=== Exercise data ===

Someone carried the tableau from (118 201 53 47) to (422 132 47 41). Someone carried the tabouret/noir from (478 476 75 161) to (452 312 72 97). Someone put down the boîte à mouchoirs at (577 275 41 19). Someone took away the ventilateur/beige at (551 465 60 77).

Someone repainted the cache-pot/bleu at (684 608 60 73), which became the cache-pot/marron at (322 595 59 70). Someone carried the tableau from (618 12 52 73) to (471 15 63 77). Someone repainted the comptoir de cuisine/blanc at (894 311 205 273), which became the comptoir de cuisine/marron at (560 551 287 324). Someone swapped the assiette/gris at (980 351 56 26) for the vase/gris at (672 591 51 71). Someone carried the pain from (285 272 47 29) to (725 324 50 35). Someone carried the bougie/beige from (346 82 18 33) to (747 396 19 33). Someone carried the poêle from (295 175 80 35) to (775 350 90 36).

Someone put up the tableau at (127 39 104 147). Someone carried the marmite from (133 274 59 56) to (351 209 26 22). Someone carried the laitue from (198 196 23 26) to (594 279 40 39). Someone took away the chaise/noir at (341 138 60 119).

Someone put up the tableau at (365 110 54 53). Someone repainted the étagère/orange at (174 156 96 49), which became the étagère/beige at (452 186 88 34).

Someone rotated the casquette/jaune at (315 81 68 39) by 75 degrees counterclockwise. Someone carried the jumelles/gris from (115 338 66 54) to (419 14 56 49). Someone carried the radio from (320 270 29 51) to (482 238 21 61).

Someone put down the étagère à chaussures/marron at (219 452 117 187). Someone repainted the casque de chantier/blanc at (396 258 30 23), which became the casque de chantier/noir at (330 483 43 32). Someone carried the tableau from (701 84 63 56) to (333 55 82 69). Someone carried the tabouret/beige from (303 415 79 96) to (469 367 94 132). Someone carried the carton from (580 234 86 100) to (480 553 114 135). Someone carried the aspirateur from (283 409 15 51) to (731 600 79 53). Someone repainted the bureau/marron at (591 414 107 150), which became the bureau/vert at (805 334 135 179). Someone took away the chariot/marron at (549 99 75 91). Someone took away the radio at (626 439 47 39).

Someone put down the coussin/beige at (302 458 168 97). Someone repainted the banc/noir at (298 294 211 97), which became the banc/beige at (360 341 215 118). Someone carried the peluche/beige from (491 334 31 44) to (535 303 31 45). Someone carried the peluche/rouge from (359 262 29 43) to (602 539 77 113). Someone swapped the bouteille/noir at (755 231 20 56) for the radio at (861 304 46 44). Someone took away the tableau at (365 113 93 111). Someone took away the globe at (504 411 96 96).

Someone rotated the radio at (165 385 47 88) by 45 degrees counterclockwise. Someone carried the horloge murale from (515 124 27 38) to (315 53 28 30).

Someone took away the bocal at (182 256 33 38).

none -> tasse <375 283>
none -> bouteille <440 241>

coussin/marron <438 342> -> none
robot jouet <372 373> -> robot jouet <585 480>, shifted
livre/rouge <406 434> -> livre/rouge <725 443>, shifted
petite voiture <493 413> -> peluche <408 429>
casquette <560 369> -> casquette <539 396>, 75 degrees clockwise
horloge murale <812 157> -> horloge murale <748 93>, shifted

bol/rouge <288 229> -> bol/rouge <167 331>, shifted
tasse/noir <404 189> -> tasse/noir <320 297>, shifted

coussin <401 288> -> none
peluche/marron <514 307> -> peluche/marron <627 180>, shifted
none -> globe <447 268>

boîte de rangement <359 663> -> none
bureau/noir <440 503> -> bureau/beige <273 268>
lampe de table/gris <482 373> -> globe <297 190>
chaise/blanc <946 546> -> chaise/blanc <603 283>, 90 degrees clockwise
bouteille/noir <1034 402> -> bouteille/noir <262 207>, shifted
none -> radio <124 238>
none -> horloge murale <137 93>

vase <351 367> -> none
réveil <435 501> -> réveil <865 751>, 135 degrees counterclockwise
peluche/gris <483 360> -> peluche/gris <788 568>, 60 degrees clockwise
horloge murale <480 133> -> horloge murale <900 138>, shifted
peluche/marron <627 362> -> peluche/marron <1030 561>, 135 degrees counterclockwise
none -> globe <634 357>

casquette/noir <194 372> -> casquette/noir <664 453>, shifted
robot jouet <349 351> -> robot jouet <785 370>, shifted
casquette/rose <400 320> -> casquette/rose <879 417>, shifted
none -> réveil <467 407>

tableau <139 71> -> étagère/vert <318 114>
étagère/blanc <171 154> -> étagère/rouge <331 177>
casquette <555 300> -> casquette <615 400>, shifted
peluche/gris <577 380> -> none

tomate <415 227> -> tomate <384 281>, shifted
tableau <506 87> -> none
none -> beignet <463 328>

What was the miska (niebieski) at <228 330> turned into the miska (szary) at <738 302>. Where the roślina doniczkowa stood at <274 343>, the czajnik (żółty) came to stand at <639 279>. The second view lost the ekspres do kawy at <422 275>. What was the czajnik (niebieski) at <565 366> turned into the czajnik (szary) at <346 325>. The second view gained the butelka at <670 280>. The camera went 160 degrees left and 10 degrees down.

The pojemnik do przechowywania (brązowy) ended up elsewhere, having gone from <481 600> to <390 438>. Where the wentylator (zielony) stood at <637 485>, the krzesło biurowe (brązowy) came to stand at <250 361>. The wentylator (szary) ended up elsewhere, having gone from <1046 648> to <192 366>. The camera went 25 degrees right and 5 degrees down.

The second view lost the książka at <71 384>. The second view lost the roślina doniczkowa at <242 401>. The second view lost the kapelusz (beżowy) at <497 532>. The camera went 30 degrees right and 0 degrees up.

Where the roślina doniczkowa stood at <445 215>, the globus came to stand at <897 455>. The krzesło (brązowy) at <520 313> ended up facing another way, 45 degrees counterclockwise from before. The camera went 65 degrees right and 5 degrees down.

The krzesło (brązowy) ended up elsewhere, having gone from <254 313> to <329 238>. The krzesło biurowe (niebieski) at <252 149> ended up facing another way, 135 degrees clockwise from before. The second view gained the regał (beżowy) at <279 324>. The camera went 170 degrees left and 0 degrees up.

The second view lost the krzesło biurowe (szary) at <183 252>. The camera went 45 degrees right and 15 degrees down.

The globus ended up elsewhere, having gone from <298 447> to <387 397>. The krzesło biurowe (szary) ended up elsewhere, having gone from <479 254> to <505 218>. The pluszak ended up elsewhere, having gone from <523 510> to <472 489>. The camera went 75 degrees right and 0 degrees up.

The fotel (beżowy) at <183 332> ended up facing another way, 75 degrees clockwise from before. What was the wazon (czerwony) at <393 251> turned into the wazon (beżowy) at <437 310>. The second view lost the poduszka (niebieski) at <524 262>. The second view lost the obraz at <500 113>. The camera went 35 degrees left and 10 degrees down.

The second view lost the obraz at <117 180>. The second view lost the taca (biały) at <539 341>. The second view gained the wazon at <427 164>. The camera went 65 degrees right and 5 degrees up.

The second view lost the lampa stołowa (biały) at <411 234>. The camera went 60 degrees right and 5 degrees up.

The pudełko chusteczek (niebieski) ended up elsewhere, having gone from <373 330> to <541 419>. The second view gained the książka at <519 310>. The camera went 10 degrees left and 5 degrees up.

===

■ **Problem statement**
Write out exactly the lines above between the line with "none -> globe <634 357>" and the line with "The pojemnik do", inclusive, and nothing beyond them.

■ **Exercise result**
none -> globe <634 357>

casquette/noir <194 372> -> casquette/noir <664 453>, shifted
robot jouet <349 351> -> robot jouet <785 370>, shifted
casquette/rose <400 320> -> casquette/rose <879 417>, shifted
none -> réveil <467 407>

tableau <139 71> -> étagère/vert <318 114>
étagère/blanc <171 154> -> étagère/rouge <331 177>
casquette <555 300> -> casquette <615 400>, shifted
peluche/gris <577 380> -> none

tomate <415 227> -> tomate <384 281>, shifted
tableau <506 87> -> none
none -> beignet <463 328>

What was the miska (niebieski) at <228 330> turned into the miska (szary) at <738 302>. Where the roślina doniczkowa stood at <274 343>, the czajnik (żółty) came to stand at <639 279>. The second view lost the ekspres do kawy at <422 275>. What was the czajnik (niebieski) at <565 366> turned into the czajnik (szary) at <346 325>. The second view gained the butelka at <670 280>. The camera went 160 degrees left and 10 degrees down.

The pojemnik do przechowywania (brązowy) ended up elsewhere, having gone from <481 600> to <390 438>. Where the wentylator (zielony) stood at <637 485>, the krzesło biurowe (brązowy) came to stand at <250 361>. The wentylator (szary) ended up elsewhere, having gone from <1046 648> to <192 366>. The camera went 25 degrees right and 5 degrees down.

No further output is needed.